W niemieckich nazwach są nawiązania do zwykłych zwierząt jak chociażby Fuchsbau(lis) czy Hundjägar(pies myśliwski).
Chodzi głownie o to że laska zachowuje się jak przerażona po czym zaczyna walczyć jak Neo w matrixie. Wiadomo że zabijać się nauczyła ale sama technika i styl raczej sama sie tego nie nauczyła. Temu też myślę że wątek może się rozwinie kim ona jest na prawdę. Chyba że to efekt bycia Grimmem ale Nic jakoś takich zdolności matrixowych nie posiada.
A co do przemian chodzi o to że np. Nick tłumacząc Hankowi czy Monroe musi iśc do przyczepy i pokazać ale nie potrafi po prostu powiedzieć co mu ten wesen przypomina. Tylko zawsze odnosi się do znanych już wesenów, a jak pojawia się jakiś całkiem nowy który jak cholera przypomina jakieś pospolite zwierzę to nie powie tylko do przyczepy i szukać.
Nie zapominaj ze Grimm jest Grimmem i ma ma pewne umiejętności wrodzone które po prostu wymagają hmmm rozwijania.
Widać ze lubisz się czepiać mało istotnych szczegółów. Łatwiej jest pokazać niż wytłumaczyć szczególnie w tym wypadku, a poza tym przyczepa zawiera bardzo dużo jeszcze nieodkrytych tajemnic wiec za każdym razem wchodząc do tej przyczepy dowiaduje się czegoś nowego, ale to już jest dla Ciebie nieistotne. Czepiam się?? Sorry :]
Lubie sobie pogadać co mnie denerwuje a co nie w serialu, ale ludzie jak Ty oczywiście wszystko biorą jako atak.
OMG takiego czepialstwa dawno już nie czytałem, idź pooglądać National Geographic.
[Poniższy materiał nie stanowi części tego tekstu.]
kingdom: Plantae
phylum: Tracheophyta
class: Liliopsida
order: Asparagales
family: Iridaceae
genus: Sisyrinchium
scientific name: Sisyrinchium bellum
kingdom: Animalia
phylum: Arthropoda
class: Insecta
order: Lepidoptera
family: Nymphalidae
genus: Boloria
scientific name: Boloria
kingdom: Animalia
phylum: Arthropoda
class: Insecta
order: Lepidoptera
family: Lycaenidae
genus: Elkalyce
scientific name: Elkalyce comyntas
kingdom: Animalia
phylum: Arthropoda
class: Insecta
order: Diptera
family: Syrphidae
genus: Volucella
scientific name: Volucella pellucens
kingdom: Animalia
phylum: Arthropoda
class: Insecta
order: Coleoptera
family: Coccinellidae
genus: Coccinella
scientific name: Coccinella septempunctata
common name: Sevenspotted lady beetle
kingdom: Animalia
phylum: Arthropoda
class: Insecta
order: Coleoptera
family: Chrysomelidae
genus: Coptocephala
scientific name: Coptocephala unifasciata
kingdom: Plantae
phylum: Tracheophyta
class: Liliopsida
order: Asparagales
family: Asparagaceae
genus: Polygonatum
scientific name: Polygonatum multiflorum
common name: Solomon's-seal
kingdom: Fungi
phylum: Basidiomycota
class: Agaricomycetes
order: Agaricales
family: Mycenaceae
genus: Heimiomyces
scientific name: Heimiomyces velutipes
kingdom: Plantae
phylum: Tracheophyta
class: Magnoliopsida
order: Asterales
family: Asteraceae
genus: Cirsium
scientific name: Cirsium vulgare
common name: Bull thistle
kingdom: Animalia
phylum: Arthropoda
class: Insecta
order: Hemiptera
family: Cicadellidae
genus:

Rozwiniesz temat czy wstydzisz się tego tak jak filmów które oglądasz? Kolejny sztywny pajac.
Sezon 3 skończył się tak, żeby widz nie mógł się doczekać sezonu 4 i według mnie w 4-7 odcinku 4 sezonu wróci Nickowi moc - tak jest w serialach :) Poza Monroe, postać komendanta nabrała dużo tajemnic i pewnie się rozwinie. Wątek Turbel nie będzie miał znaczenia lub zniknie. Mam nadzieję, że postać policjanta Wu coś zajaży - w czołówce 3 sezonu była scena jak leży martwy:) Poza tym czuje się, że scenarzyści chcieli dołączyć Wu do załogi G. I poczekają z tym do października :0
Mogę też przypuszczać, że "cudowne dziecko" zwróci Nickowi moce i to może jeszcze większe. Po co była by wprowadzana postać matki Nicka i mocne jej rozwinięcia? Co z niemcem, który im pomógł. 2- 3 sezony będą jeszcze minimum.
A wracając do meritum - nieładnie skończono ten sezon. To powinien być s04e01.
pzdr. wesenów, ludzi i wtajemniczonych :):):):):)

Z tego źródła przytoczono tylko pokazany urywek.